Tomorrow we will see more or less. No two days are the same.
No day of learning is the same either. We learn about being kind, considerate, remember that one person’s perspective is but that: one person’s perspective. Facts take it from subjective to objective.
Facts of life. No judging, no assuming, no making someone self-conscious but allowing them to keep their dignity, as we keep ours, by stating facts and allowing space for people to find solutions.
For three days in a row, the boys snuggle together to read about the gold rush.
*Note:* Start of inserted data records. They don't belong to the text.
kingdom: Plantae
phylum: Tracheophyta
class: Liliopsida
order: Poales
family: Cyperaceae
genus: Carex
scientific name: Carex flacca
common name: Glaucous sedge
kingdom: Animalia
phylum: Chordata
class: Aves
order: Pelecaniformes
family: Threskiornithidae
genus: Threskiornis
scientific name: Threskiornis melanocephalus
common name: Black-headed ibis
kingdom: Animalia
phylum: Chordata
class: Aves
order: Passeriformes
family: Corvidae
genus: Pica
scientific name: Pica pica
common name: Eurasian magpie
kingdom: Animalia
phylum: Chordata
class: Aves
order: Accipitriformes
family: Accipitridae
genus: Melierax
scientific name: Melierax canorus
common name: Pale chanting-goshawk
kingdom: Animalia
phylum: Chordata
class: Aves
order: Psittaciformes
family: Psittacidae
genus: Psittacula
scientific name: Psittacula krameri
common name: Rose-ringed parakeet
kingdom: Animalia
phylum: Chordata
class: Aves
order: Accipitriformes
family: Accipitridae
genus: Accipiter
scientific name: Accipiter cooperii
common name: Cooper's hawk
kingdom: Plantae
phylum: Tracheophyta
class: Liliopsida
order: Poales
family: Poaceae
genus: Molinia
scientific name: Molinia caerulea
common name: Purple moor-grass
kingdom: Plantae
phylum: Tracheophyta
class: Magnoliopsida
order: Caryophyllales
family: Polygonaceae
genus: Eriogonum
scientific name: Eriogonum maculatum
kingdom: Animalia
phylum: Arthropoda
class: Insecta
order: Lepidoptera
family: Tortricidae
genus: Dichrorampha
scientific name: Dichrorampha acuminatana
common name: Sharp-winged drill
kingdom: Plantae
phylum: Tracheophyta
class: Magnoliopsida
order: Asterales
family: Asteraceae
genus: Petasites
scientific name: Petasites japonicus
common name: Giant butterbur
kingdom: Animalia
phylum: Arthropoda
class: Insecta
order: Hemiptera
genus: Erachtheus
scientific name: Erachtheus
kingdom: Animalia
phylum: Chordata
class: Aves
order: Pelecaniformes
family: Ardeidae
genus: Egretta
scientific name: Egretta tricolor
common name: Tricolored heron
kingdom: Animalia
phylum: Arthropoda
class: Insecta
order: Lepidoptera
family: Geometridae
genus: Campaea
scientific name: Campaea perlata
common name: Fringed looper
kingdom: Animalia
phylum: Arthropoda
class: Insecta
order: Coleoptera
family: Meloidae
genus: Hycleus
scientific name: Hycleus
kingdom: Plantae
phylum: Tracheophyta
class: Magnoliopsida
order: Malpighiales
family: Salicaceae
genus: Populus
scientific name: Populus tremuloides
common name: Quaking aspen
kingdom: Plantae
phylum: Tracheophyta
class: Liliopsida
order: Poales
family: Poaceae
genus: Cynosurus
They giggle, wonder at how it all happened and ask each other ‘would you have done it?’… Eyes rolling side to side, looking for the right answer, reading some more and … time to play outside. There’s so much of the day left still. Learning of a different kind, though playing and figuring things out, through seeing things that we learn about in our little school.
‘Mom, I can never look at leaves the same way. They are so much more than just leaves…’ Reverence.
‘Are we eating cells when we eat fruit and veggies just like that?’
Reverence makes room for humbleness. There’s so much to learn, yet it’s through the small steps that our minds dare take the greatest leaps towards places unknown. Curiosity. More learning… to open eyes, to reach hearts – our own in the first place, to understand that life is precious in all aspects of it.
To make moments, days, time with each other, with ourselves, with life itself, worth it.